Hinsichtlich der Hilfsmittelversorgung direkt nach Krankenhausaufenthalten bestehen teils abweichende Regelungen. Wenn es angezeigt ist, dass ein aus dem Krankenhaus entlassener Patient Hilfsmittel bekommt, kann der Krankenhausarzt diese verordnen.

Dabei gilt: Hilfsmittel, die zum Verbrauch bestimmt sind, sollen für bis zu maximal 7 Kalendertage ausreichen.

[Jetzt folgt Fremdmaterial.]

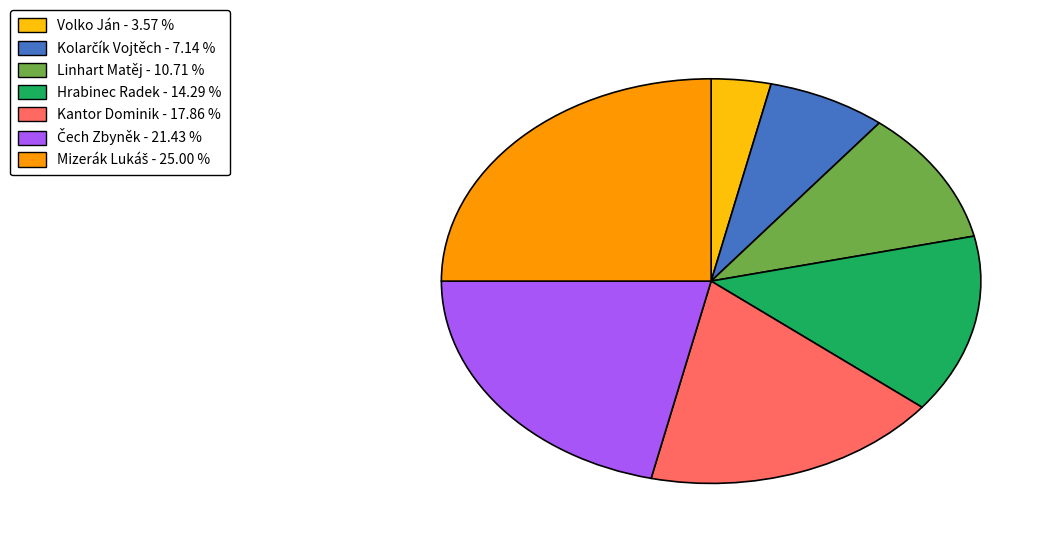

Is there any slice that represents more than half of the pie?

No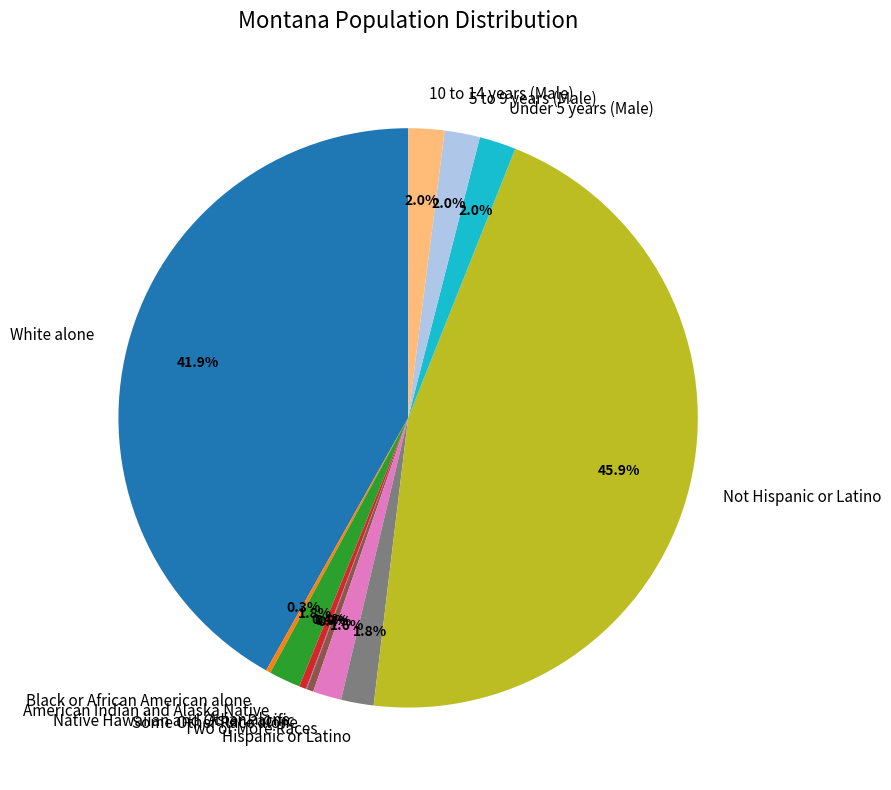

Approximately how many times larger is the value at Hispanic or Latino compared to American Indian and Alaska Native?

1.0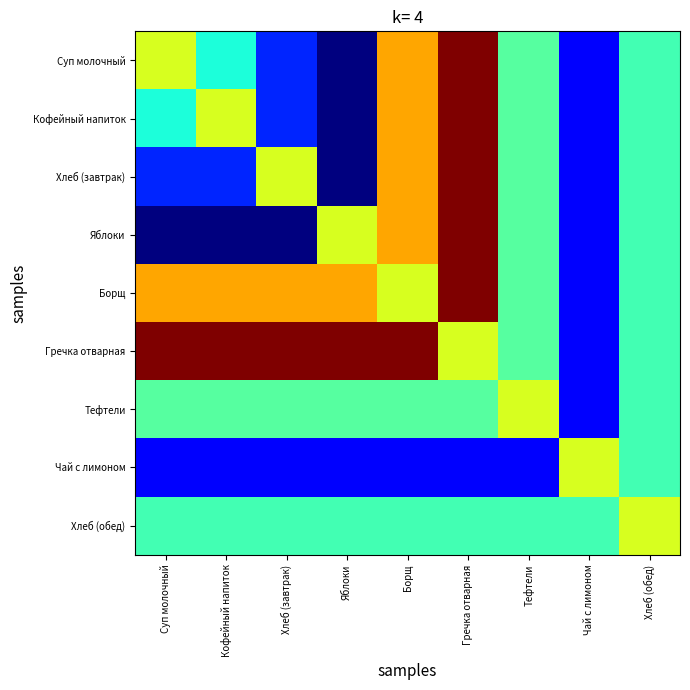

Reading left to right, extract all data points from this chart.

Суп молочный: Суп молочный=209.0	Кофейный напиток=143.2	Хлеб (завтрак)=78.6	Яблоки=32.0	Борщ=243.8	Гречка отварная=321.0	Тефтели=164.0	Чай с лимоном=65.0	Хлеб (обед)=157.2
Кофейный напиток: Суп молочный=143.2	Кофейный напиток=209.0	Хлеб (завтрак)=78.6	Яблоки=32.0	Борщ=243.8	Гречка отварная=321.0	Тефтели=164.0	Чай с лимоном=65.0	Хлеб (обед)=157.2
Хлеб (завтрак): Суп молочный=78.6	Кофейный напиток=78.6	Хлеб (завтрак)=209.0	Яблоки=32.0	Борщ=243.8	Гречка отварная=321.0	Тефтели=164.0	Чай с лимоном=65.0	Хлеб (обед)=157.2
Яблоки: Суп молочный=32.0	Кофейный напиток=32.0	Хлеб (завтрак)=32.0	Яблоки=209.0	Борщ=243.8	Гречка отварная=321.0	Тефтели=164.0	Чай с лимоном=65.0	Хлеб (обед)=157.2
Борщ: Суп молочный=243.8	Кофейный напиток=243.8	Хлеб (завтрак)=243.8	Яблоки=243.8	Борщ=209.0	Гречка отварная=321.0	Тефтели=164.0	Чай с лимоном=65.0	Хлеб (обед)=157.2
Гречка отварная: Суп молочный=321.0	Кофейный напиток=321.0	Хлеб (завтрак)=321.0	Яблоки=321.0	Борщ=321.0	Гречка отварная=209.0	Тефтели=164.0	Чай с лимоном=65.0	Хлеб (обед)=157.2
Тефтели: Суп молочный=164.0	Кофейный напиток=164.0	Хлеб (завтрак)=164.0	Яблоки=164.0	Борщ=164.0	Гречка отварная=164.0	Тефтели=209.0	Чай с лимоном=65.0	Хлеб (обед)=157.2
Чай с лимоном: Суп молочный=65.0	Кофейный напиток=65.0	Хлеб (завтрак)=65.0	Яблоки=65.0	Борщ=65.0	Гречка отварная=65.0	Тефтели=65.0	Чай с лимоном=209.0	Хлеб (обед)=157.2
Хлеб (обед): Суп молочный=157.2	Кофейный напиток=157.2	Хлеб (завтрак)=157.2	Яблоки=157.2	Борщ=157.2	Гречка отварная=157.2	Тефтели=157.2	Чай с лимоном=157.2	Хлеб (обед)=209.0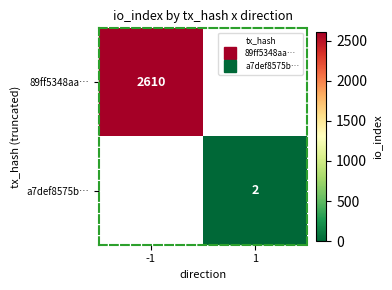

What is the sum of the a7def8575b… values at -1 and 1?

2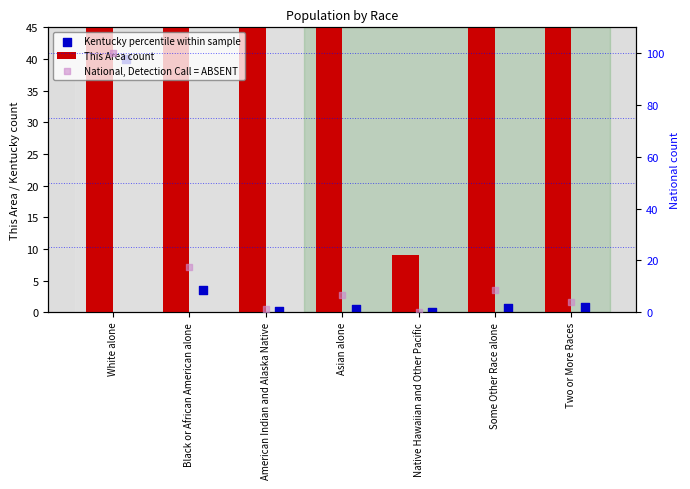

At how many categories does at least one series exceed 13702?

1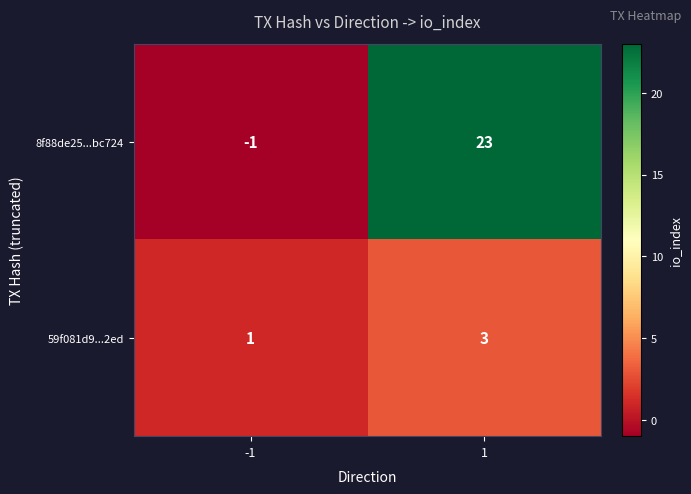

What is the maximum value shown in the chart?

23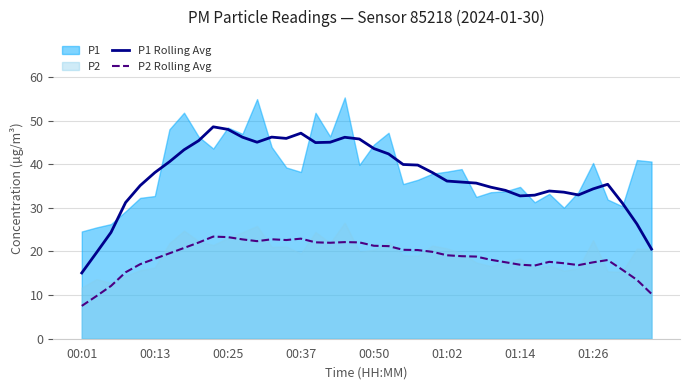

What is the lowest value of the P2 Rolling Avg series?

7.5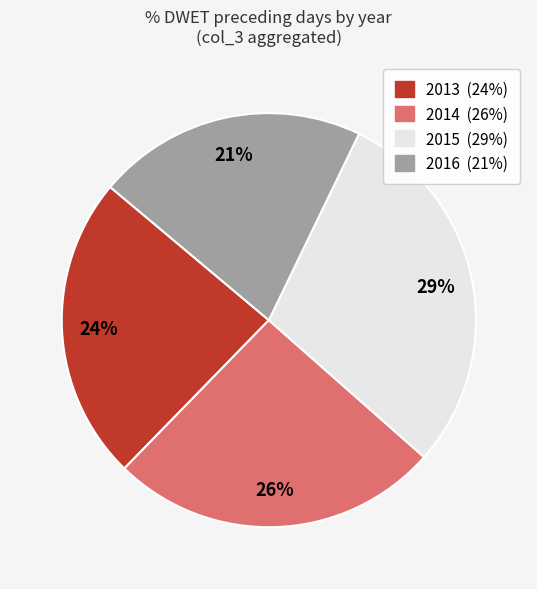

To the nearest percent, what is the average slice percentage?

25%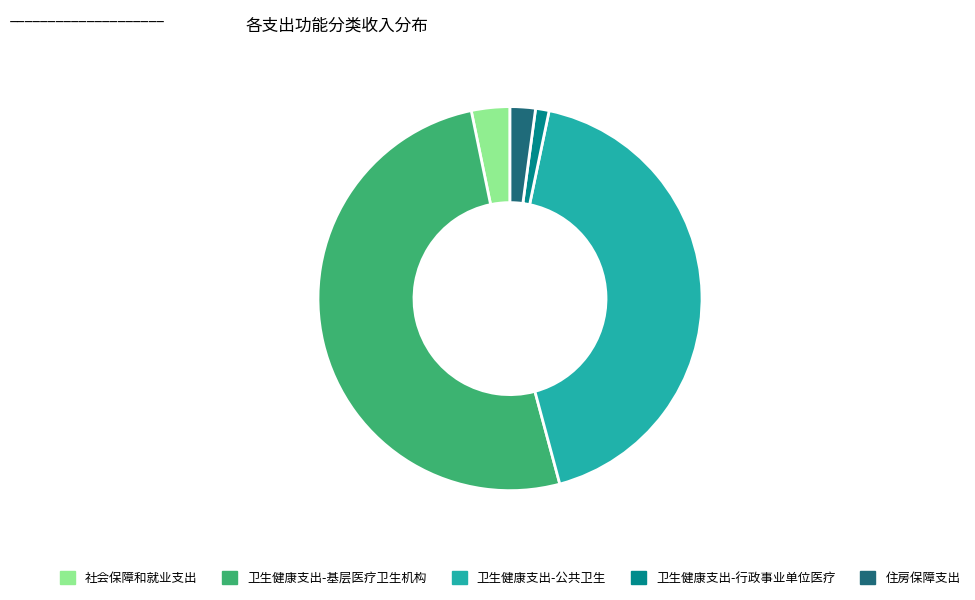

Does any single category account for the majority?

Yes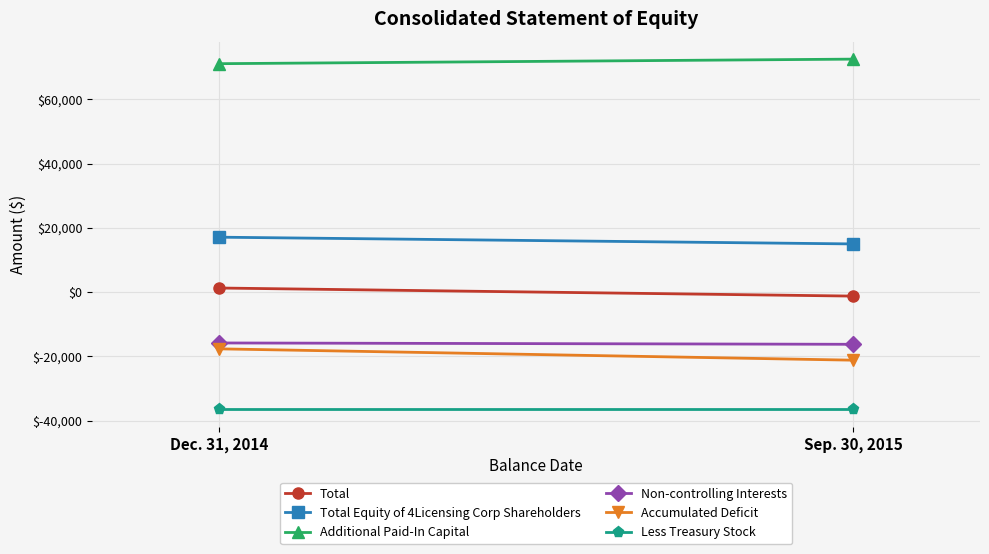

List the series in order of their peak value, highest first.

Additional Paid-In Capital, Total Equity of 4Licensing Corp Shareholders, Total, Non-controlling Interests, Accumulated Deficit, Less Treasury Stock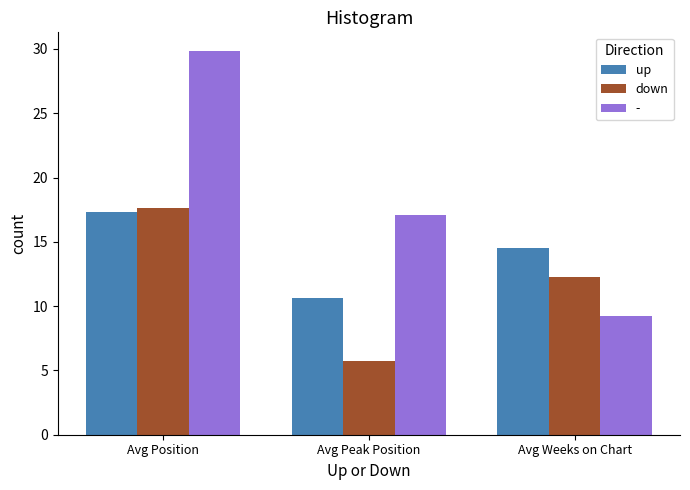

What position from the right is Avg Weeks on Chart?

1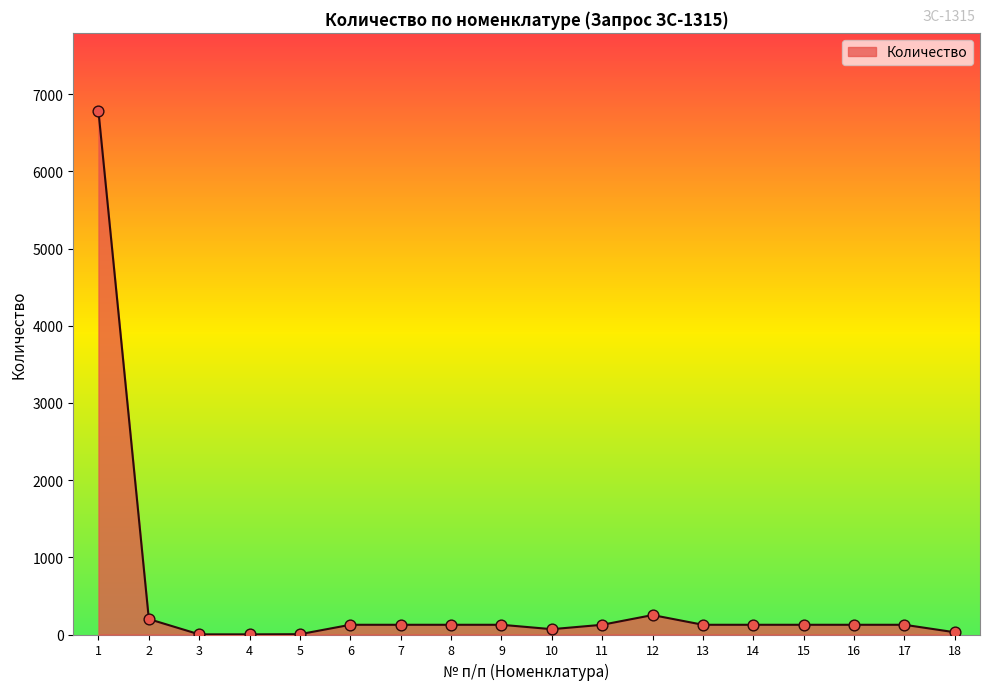

What is the maximum value shown in the chart?

6778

Wenn jedoch die Einheit des oder der Hilfsmittel nicht in dieser Größe erhältlich ist, sollen sich Hilfsmittelleistungserbringer dazu mit der Krankenkasse des gesetzlich Versicherten abstimmen. Sind ein oder sind mehrere Hilfsmittel für eine längere Dauer als 7 Werktage erforderlich (nicht zum Verbrauch bestimmt), gilt keine zeitliche Begrenzung. Müssen Hilfsmittel individuell angefertigt, ärztlich nachkontrolliert werden oder braucht der Patient sie dauerhaft, handelt es sich nicht um eine Erfordernis im Rahmen des Entlassmanagements.

Sprich: Krankenhausärzte sollen derartige Hilfsmittel in der Regel nicht verordnen. Weichen Verordnungen davon ab, muss der Arzt dies begründen. Und der Krankenhausarzt muss den weiterbehandelnden Arzt rechtzeitig über die Verordnung informieren.